Now is the time to ratchet up the public relations machine to full tilt boogie. The public, news media and politicians need to see the faces of those they will harm. If your members are too busy now for PR, they will have plenty of time after the layoff.
Make good political action decisions. Now is not the time to screw up.

Make lobbying a full time job for as many people as possible. Do it well and do it often or expect to fail.

Do not become militant. Your ammo belt is empty. You will be shooting blanks but with the gun pointed back at you; so do not pull the trigger.

Do not encourage others to become militant. The harsh glare of public opinion cast upon them will harm you.

Educate your members so they will understand what is going on. Their span of understanding will frequently be more limited than yours. (That is a nice way of saying that many have “head up the ass syndrome.”) I see lots of denial going on in my line of work.

Do not count of the internationals, state associations or anyone else to do your job locally. It is your job to do what it takes at home. They can only provide support.

My personal advice is to buckle up the five point harness and get ready for the ride of your union leader career or resign now before you blindly lead your members into despair for which they will never forgive you. I will repeat what was once spoken to me as we thought we were headed for disaster. “We may be headed over the cliff, but at least we are in the locomotive. We have the best seat on the train.” The next few months even years are going to provide some adrenaline rushes for those who stay for the train ride. When I was a firefighter, we used to call it “going to see the Genie” when we entered a fully involved fire. For those of you who have never met the Genie, it can be fun if you know what you are doing or terror if you do not.

and Oh yes, have a nice day.

wjc
*Any rant from Caveat Lectores may contain minor error in detail but not in the general idea. It’s a rant not a calmly written research paper.

Tuesday, September 15, 2009

Caveat lectores on Pay Cuts v. Layoffs and Other Alternatives

Today’s rant is a retread from a couple of months ago. It needed to be reprinted because you need to reread it.

Public servants are facing some drastic changes in employment that were unheard of until recently. Government cash flow is in a bind. The contrived tax revolt and tanked economy have produced a real problem that will affect you other public employees soon if not already. Reliable experts promise it will get much worse before it gets better.

Layoff provisions in most CBAs were an afterthought no one really believed would ever require use. Oh boy, were we wrong or what? Forget about the usual mantra we hum about how they are out to get us. Even our friends are looking to decide whose job is on the chopping block. Our enemies are just trying to decide who to screw first and to make sure it is us. It is every man and woman for him/herself in times like this.

- **Questions to answer**
**A)** For each statement about the rant, answer yes or no and quote the words of the rant that decide it: (i) Union leaders are advised to become militant. (ii) Layoff provisions in most CBAs were an afterthought. (iii) The writer once worked as a police officer.
**B)** Quote the rant between "Make good political" and "will harm you.", inclusive.
The data that comes next has no connection to the rant.

- **Source information**
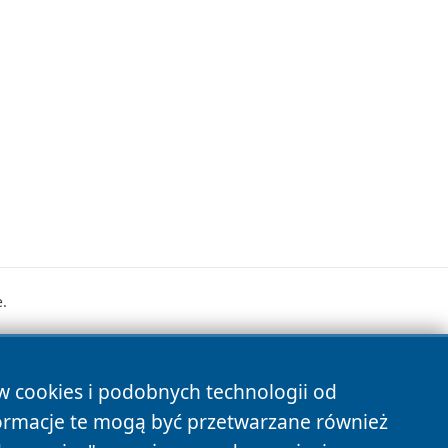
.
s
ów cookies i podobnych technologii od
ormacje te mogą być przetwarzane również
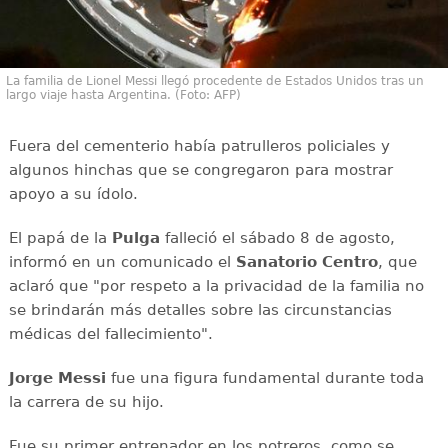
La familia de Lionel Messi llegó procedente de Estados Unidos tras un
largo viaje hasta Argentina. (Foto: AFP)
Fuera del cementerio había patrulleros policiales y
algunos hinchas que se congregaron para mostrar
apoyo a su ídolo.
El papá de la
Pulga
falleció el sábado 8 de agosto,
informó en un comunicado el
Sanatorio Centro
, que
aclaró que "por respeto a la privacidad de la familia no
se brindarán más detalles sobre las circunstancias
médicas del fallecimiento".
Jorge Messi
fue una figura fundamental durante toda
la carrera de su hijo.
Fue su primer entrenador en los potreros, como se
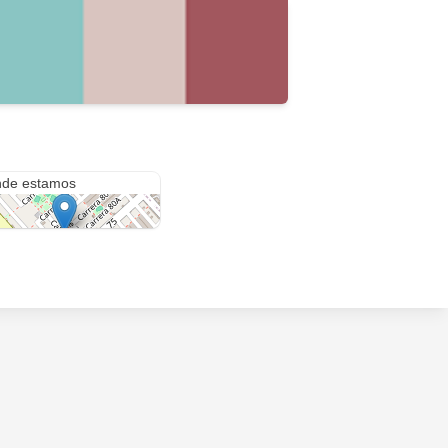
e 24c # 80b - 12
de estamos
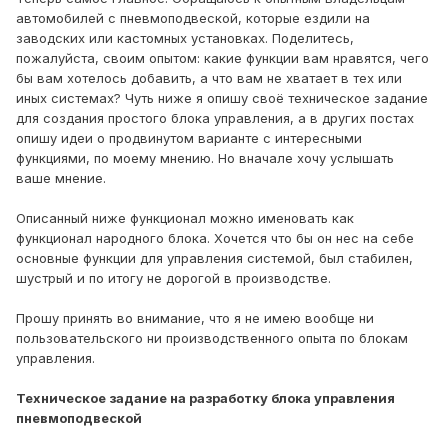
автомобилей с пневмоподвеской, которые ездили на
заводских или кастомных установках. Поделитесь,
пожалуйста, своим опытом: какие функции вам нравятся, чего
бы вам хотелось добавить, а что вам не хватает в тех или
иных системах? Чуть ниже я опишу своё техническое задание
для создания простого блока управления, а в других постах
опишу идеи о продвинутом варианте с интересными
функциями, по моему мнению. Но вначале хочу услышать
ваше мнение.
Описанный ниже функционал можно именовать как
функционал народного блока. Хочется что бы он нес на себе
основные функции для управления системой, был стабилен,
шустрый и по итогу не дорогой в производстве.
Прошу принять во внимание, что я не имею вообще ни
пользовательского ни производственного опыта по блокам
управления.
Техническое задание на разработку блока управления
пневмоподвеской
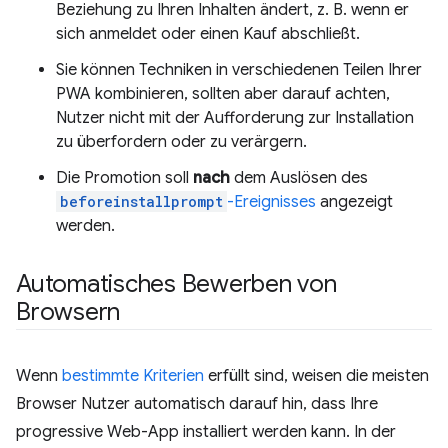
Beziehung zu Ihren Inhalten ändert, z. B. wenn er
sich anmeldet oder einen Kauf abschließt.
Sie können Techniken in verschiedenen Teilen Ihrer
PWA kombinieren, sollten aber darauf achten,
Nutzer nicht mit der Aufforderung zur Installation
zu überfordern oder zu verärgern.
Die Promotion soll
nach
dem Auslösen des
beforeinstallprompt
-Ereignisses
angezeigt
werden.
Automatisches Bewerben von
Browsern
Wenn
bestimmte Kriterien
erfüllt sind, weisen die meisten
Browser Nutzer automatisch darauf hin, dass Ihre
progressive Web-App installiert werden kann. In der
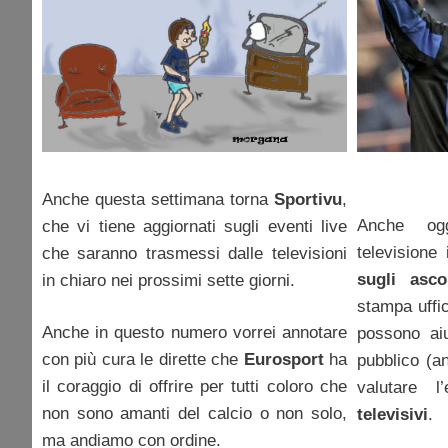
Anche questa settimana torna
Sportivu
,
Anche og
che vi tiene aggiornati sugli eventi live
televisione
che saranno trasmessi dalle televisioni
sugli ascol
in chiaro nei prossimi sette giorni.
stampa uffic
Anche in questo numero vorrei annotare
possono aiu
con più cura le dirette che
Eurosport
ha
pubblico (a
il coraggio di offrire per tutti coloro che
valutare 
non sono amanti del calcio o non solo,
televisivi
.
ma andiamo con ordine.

- **Responses for each task**
**A)**
(i) No: "Do not become militant."
(ii) Yes: "Layoff provisions in most CBAs were an afterthought no one really believed would ever require use."
(iii) No: "When I was a firefighter"

**B)**
Make good political action decisions. Now is not the time to screw up.

Make lobbying a full time job for as many people as possible. Do it well and do it often or expect to fail.

Do not become militant. Your ammo belt is empty. You will be shooting blanks but with the gun pointed back at you; so do not pull the trigger.

Do not encourage others to become militant. The harsh glare of public opinion cast upon them will harm you.